One possible explanation comes from research which found a link between PTSD and mild brain trauma, suggesting that the condition could in some cases be triggered by mild brain injuries resulting from nearby explosions. But there is another curious piece of the puzzle. While cases of PTSD are common outside the Armed Forces, soldiers should be particularly vulnerable: their jobs place them in frightening situations where they are more likely to encounter the kind of events that can spark psychological problems.

But while around 20 per cent of ex-combatants in the British Armed Forces do suffer some sort of psychological disturbance – hence the need for the work of Combat Stress, one of the three charities involved in the Telegraph’s annual appeal, which ends this week – PTSD is only one of a number of conditions. According to official figures – which some campaigners dispute – just 3 per cent of the British troops sent to Iraq or Afghanistan on active duty develop PTSD. The single biggest mental health problem is alcoholism: according to recent studies, 27 per cent of soldiers are heavy drinkers, and 15 per cent are problem drinkers.

This does not make PTSD any less of a problem. Sufferers are plagued with recurring nightmares, insomnia and depression, experiencing high anxiety, mood swings and relationship difficulties. Divorces, unemployment, homelessness and violence become common; vivid flashbacks can lead to panic attacks; and veterans often sink into a cycle of alcohol or drug abuse as they attempt to deal with their symptoms.

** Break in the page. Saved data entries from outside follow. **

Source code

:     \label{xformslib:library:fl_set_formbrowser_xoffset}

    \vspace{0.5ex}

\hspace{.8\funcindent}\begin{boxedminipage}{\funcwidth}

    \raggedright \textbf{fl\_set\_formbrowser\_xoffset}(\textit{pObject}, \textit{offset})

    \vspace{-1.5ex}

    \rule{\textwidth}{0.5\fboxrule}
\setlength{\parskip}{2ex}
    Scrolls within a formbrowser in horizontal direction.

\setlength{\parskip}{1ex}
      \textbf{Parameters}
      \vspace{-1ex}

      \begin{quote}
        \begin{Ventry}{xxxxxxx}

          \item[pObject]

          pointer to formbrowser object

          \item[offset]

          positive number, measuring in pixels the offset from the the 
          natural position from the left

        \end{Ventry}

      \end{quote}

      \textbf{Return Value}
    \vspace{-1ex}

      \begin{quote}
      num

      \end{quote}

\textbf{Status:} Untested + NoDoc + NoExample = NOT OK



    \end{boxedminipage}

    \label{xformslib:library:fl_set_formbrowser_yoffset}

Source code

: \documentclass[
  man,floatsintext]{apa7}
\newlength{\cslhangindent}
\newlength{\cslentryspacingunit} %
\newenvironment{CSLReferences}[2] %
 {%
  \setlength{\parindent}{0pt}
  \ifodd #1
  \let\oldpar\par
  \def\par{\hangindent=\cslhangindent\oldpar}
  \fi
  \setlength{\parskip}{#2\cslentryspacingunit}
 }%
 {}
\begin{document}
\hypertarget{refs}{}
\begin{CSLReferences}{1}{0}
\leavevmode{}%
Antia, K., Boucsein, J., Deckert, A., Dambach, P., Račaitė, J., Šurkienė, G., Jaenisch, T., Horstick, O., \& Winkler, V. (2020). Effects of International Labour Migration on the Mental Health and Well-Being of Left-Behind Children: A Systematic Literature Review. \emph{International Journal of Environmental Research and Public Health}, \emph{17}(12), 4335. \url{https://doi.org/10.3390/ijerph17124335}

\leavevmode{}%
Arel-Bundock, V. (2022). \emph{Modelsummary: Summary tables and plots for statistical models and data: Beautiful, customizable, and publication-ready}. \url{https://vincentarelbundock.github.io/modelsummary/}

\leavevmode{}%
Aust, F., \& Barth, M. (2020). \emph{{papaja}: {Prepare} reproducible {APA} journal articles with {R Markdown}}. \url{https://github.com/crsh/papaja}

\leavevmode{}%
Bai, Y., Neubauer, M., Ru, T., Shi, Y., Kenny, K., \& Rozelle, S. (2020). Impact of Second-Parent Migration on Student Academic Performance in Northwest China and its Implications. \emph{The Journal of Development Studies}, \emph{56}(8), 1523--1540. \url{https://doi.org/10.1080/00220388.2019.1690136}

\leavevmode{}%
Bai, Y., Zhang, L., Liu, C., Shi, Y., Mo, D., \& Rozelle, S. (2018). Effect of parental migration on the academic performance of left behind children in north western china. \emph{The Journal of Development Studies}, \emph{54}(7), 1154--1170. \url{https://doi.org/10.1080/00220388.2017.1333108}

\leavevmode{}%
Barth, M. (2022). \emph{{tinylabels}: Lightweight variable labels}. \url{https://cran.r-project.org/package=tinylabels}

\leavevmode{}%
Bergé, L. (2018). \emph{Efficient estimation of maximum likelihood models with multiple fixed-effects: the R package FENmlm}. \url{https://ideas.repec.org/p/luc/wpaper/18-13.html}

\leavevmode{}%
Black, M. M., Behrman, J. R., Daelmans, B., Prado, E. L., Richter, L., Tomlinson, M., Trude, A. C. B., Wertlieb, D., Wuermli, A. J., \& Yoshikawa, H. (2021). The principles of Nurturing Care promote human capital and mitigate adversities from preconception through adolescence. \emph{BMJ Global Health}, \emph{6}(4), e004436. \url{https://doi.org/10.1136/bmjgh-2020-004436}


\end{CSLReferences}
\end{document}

But Prof Wessely has found that the very thing that exposes soldiers to PTSD might also help them deal with it: their job. According to his research at King’s, group cohesion and firm leadership are critical in reducing the impact of psychological distress.

“You have to remember we are talking about professional soldiers who have been highly trained,” he says. “Their training is designed to harden them against the unpleasant nature of war. The military is actually very effective at reducing the risk of PTSD with their training, their professionalism, esprit de corps and morale. War is a stressful business and this all prepares soldiers for that.”

The flip side is that the memories that provoke trauma are not necessarily those of gruesome battles or injuries. “The kind of events that affect them are not simply seeing bad things and coming under fire – it is when the rules they have come to expect are somehow broken. It is when errors of omission or commission lead to the feeling they have been let down, or that they have let their comrades down, that mental health problems occur. This is why ‘friendly fire’ incidents are so psychologically damaging – it violates the soldiers’ rules of who is supposed to be shooting at them. They will feel anger at those responsible.”

That was certainly the case for James Saunders, a veteran of the Gulf War interviewed by The Daily Telegraph last month. As a 21-year-old in the Royal Artillery, he experienced “friendly fire” from Challenger tanks. No one was killed, but six months later he began to suffer from anxiety and depression, developed a drug habit and ended up in prison. “For years,” he says, “I blamed myself for being a poor soldier and weak-minded.” Having sought help from Combat Stress, and been diagnosed with PTSD, Saunders recovered, although he still suffers from occasional depression. On Thursday, he will speak about his battle against PTSD alongside Professor Wessely at the Dana Centre in London.

In addition to the research into the causes of PTSD, new treatment is being developed, drawing on neurolinguistic programming, relaxation techniques and even Eye Movement Desensitisation Therapy, which involves following a moving light or object with the eyes, to work through the bad memories. But there are no simple solutions.

“I don’t think there are many people who believe PTSD will be solved by simply giving people a drug,” says Wessely. “With soldiers, the only really effective way of preventing it would be to not go to war in the first place.”